A const OEGraphMol, OEMol, or OEQMol no longer results in a compilation error when using the following generic data getters that should have been previously marked const in the header file: GetBoolData, GetIntData, GetFloatData, GetDoubleData, and GetStringData.
- OESplitMolComplexOptions::SetSplitCovalentCofactors and OESplitMolComplexOptions::GetSplitCovalentCofactors methods have been added to control the splitting of covalent cofactors from a macromolecular complex. The new constant OESplitMolComplexSetup::CovCofactor controls whether OEConfigureSplitMolComplexOptions sets up command-line parsing for this option.

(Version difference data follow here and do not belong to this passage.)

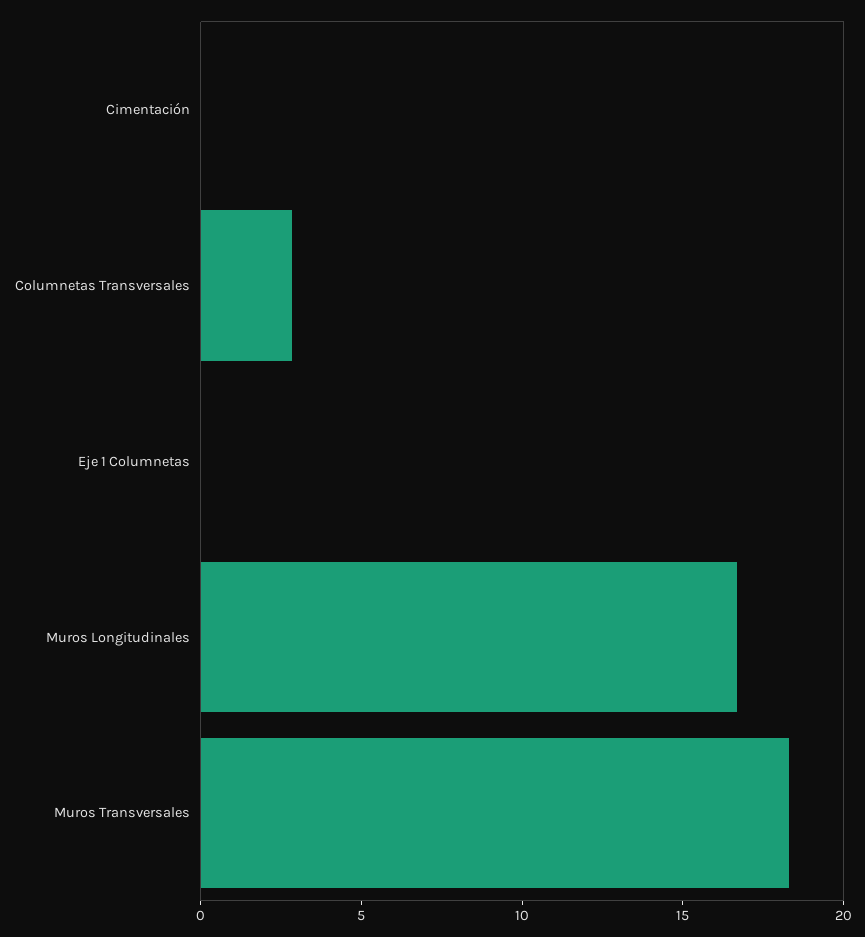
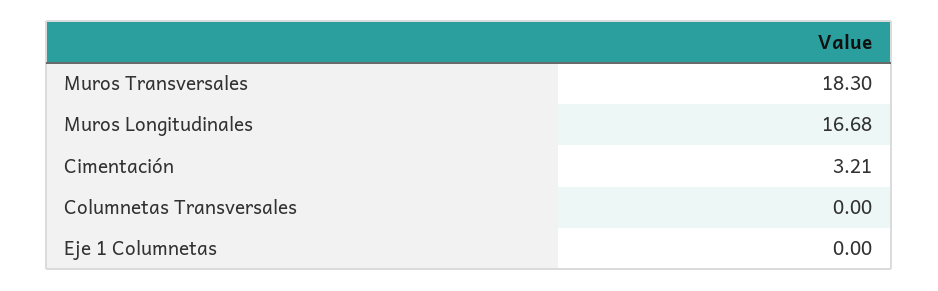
  {
-   "Cimentación": 0,
+   "Cimentación": 3.21,
-   "Columnetas Transversales": 3,
+   "Columnetas Transversales": 0,
    "Eje 1 Columnetas": 0,
    "Muros Longitudinales": 16.68,
    "Muros Transversales": 18.3
  }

- OEMolComplexCategorizer can now recognize a multi-residue OEAtomBondSet as a covalently attached ligand or cofactor.
- AminoAcid, a new residue database category, has been introduced. It consists of standard amino acids and common variants such as seleno-methionine. Previously, these had been listed in the category Cofactor.
- OESplitMolComplexOptions::SetWarnNoLigand and OESplitMolComplexOptions::GetWarnNoLigand methods have been added to control whether the molecular complex splitting functions generate a verbose message warning whenever a ligand is not identified.
- OEClearMolComplexSDData function has been added to remove SD tags generated by OEGetMolComplexComponents.
- OEGetAlignments has been added to deal with multiple chains in each structure. The method returns an iterator of alignments, one for each pairwise chain alignment. OEGetAlignment now returns the highest scored alignment from OEGetAlignments. OEGetSimpleAlignment is a replacement for OEGetAlignment, which only looks at the first chain in each sequence.
- OEWriteAlignment has gained a third parameter to allow varying the width of the output.
- The following methods have been added to the OESequenceAlignment class:
Minor bug fixes¶
- Titles generated by functions OESplitMolComplex and OEGetMolComplexComponents no longer contain single quotes or blank characters.
- Ongoing maintenance has been performed in the OEResidueCategoryData database used by OESplitMolComplexOptions. Residues have been removed from the Polymer and Misc lists.
- The examples have been updated to perceive residues when this is not performed by the default molecule reader activity (for example, in the case of .mol2). With this update, examples that had previously been transforming input hydrogen names from a PDB file to the new nomenclature (closecontacts, makealpha, subsetres, and swapaieres) now retain the input hydrogen names.
- Minor internal improvements have been made.